Chinatown 1984, first printed in 2015, is exactly what’s on the tin: photographs made in (I’m guessing) London’s Chinatown in 1984. Yates’s, 2016, collects photographs made in Yates’s Wine Lodge, a pub frequented by people of a certain generation. Abandoned Morris Minors of the West of Ireland, 2017, is just that: Morris Minors, in various states of overgrowth and/or decay. Prestwich Mental Hospital 1972, 2018, collects photographs made in the namesake hospital (and this one just wouldn’t fly in contemporary climate, I suspect, and good thing nobody noticed this one come out, I guess, if the furor over one spread in a planned reprint is any indication). And The British Seaside, 2020, is all seaside scenes, some beachy, some grassy, some cliffside, some rocky, some paved.

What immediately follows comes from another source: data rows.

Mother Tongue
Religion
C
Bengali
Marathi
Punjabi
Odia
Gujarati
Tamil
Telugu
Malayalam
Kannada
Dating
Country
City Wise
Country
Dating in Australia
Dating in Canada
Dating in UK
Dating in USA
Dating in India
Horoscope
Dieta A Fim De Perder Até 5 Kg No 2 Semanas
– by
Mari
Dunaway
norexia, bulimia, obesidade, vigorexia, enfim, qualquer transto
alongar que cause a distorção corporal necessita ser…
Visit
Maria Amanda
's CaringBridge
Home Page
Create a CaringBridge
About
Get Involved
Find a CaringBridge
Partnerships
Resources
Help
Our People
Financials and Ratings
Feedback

In all, Parr’s wit and sense of framing and “the decisive moment” are present: Barthesian Punktum and Studium abound; nearly every photograph is a prime example, more or less, each in their own way, of capital-S, capital-P Street Photography; there’s a reason Parr was voted into Magnum. I’m fortunate to have a signed set.
Overall, I rate the Martin Parr Black & White set a solid 4.5 stars.

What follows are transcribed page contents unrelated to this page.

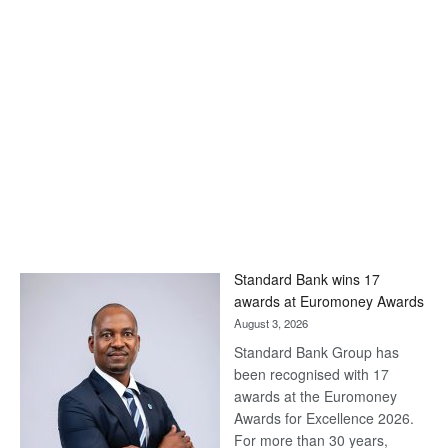
Standard Bank wins 17
awards at Euromoney Awards
August 3, 2026
Standard Bank Group has
been recognised with 17
awards at the Euromoney
Awards for Excellence 2026.
For more than 30 years,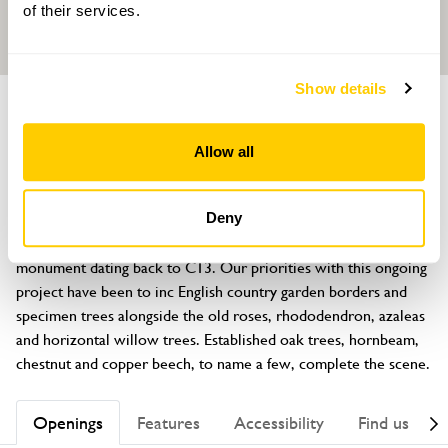
of their services.
Show details
GARDEN
Swineyard Hall
Allow all
Swineyard Lane, High Legh, Knutsford, Cheshire, WA16 0RY
About
Deny
The gardens extend to 2 acres inc the Moat, listed as a national 
monument dating back to C13. Our priorities with this ongoing 
project have been to inc English country garden borders and 
specimen trees alongside the old roses, rhododendron, azaleas 
and horizontal willow trees. Established oak trees, hornbeam, 
chestnut and copper beech, to name a few, complete the scene.
Openings
Features
Accessibility
Find us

If you’re unfamiliar with Parr, have a look at his website. He’s most known for his garish color photographs of 1980s-2000s Britain (and elsewhere), a member of Magnum, and a more or less household name, for better or worse. You could do worse than have a look at and try to learn from his sense of timing and framing and arrangement. Would that I could learn something from all the books I’ve looked at… Anyway. At time of writing (November 2022), Cafe Royal have copies in stock. The set is limited to 500 copies, so don’t sleep on it. And, interestingly, signed copies remain available in the Martin Parr Foundation shop.